Published on 03:00 AM, January 31, 2023

IMF approves $4.7b loan for Bangladesh

The International Monetary Fund approved a $4.7 billion loan for Bangladesh to support the country's economic policies in a development that is expected to calm the jitters surrounding the health of the Bangladesh economy.

The decision came in the meeting of IMF's executive board on January 30.

"Many doubted that the IMF might not give us this loan. They thought that the fundamentals of our economy were weak, so the IMF would refrain from lending to us.

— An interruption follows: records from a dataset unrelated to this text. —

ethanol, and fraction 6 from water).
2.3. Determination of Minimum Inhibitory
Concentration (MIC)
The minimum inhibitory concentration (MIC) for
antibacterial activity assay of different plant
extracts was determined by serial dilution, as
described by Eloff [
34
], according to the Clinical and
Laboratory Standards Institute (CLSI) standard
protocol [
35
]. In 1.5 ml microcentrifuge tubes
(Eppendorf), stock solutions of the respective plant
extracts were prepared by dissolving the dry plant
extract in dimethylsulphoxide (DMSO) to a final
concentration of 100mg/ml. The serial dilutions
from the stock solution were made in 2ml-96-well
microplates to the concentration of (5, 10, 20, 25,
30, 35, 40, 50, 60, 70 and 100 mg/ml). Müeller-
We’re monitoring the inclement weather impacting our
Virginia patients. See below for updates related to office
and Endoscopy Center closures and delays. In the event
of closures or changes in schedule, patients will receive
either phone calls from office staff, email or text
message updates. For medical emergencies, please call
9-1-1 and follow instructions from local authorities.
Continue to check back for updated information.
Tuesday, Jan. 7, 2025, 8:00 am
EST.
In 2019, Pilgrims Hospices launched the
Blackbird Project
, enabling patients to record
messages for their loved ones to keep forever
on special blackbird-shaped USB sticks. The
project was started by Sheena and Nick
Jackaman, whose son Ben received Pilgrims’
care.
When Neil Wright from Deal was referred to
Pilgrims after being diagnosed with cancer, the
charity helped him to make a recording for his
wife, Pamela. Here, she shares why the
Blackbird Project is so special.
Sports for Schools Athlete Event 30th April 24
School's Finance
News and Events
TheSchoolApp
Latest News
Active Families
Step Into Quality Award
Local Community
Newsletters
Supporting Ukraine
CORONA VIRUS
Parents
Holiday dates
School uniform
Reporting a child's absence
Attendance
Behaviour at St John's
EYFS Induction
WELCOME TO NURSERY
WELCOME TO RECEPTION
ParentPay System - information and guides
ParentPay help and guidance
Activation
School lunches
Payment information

This loan approval proves that our economy is standing on a solid foundation and our fundamentals better than many other countries," said Finance Minister AHM Mustafa Kamal in his immediate reaction to the loan approval.

This would be Bangladesh's 13th loan from the lender, with the previous package taken in 2012.

The first instalment of $447.8 million would come in February, followed by six equal instalments of $708.7 million.

The interest rate would be about 2.2 percent. Of the $4.7 billion, $1.3 billion can be repaid over a 20-year horizon with a grace period of ten years. The remaining amount must be paid back within ten years; the grace period for a portion of the sum is 3.5 years and for another portion 5.5 years.

Earlier in November last year, the two parties reached a preliminary agreement on the loan programme, which would span over 42 months.

The government has agreed to time-bound conditions, including some key structural reforms stalled for years, that would preserve macroeconomic stability and support strong, inclusive and green growth while protecting the vulnerable.

The specifics of the loan programme could not be immediately obtained.

Raising the tax-GDP ratio, implementing the VAT law, setting up an asset management company to dispose of soured loans, bringing down the banking sector's default loans to within 10 percent and raising the capital adequacy ratio to the BASEL 3 requirement of 12.5 percent, are among the reforms agreed upon.

Periodically adjusting the fuel price, implementing the climate-related proposals made in the budget and at various international conferences and increasing remittance receipts through formal channels are also on the task list.

Increasing social spending and better targeted social safety net programmes, increased exchange rate flexibility, developing the capital and bond market, expanding and diversifying exports and modernising the monetary policy framework and reporting on net foreign reserves are the other agreed reforms.

The government has already started implementing some of the reforms such as raising the fuel and power prices and the central bank is aiming to move towards a market-based, flexible and unified exchange rate regime (within a 2 percent variation) by the end of this fiscal year.

And yesterday, Bangladesh Bank Governor Abdur Rouf Talukder said the $7 billion Export Development Fund has been trimmed by $1 billion already and will be reduced further.

The EDF is made from foreign currency reserves and is not immediately usable, so the IMF said it should be excluded when reporting on the reserve position or wound down.

Talukder also said no new funds would be created from the foreign currency reserves.

The IMF staff mission insisted on reporting on gross reserves as per the lender's balance of payments and investment position manual (BPM6), which is followed faithfully by central banks around the world. But Bangladesh's central bank is yet to adopt it.

As per BPM6, gross reserves are reserve assets that "must be readily available in the most unconditional form"; it should be "liquid in that the asset can be bought, sold and liquidated for foreign currency (cash) with minimum cost and time, and without unduly affecting the value of the asset".

But the central bank includes various funds created from foreign currency reserves in its gross computation.

The mission also called for reporting on net reserves as gross reserves can provide a misleading view of the size of the country's precautionary buffers available to meet potential foreign exchange liquidity needs in adverse circumstances.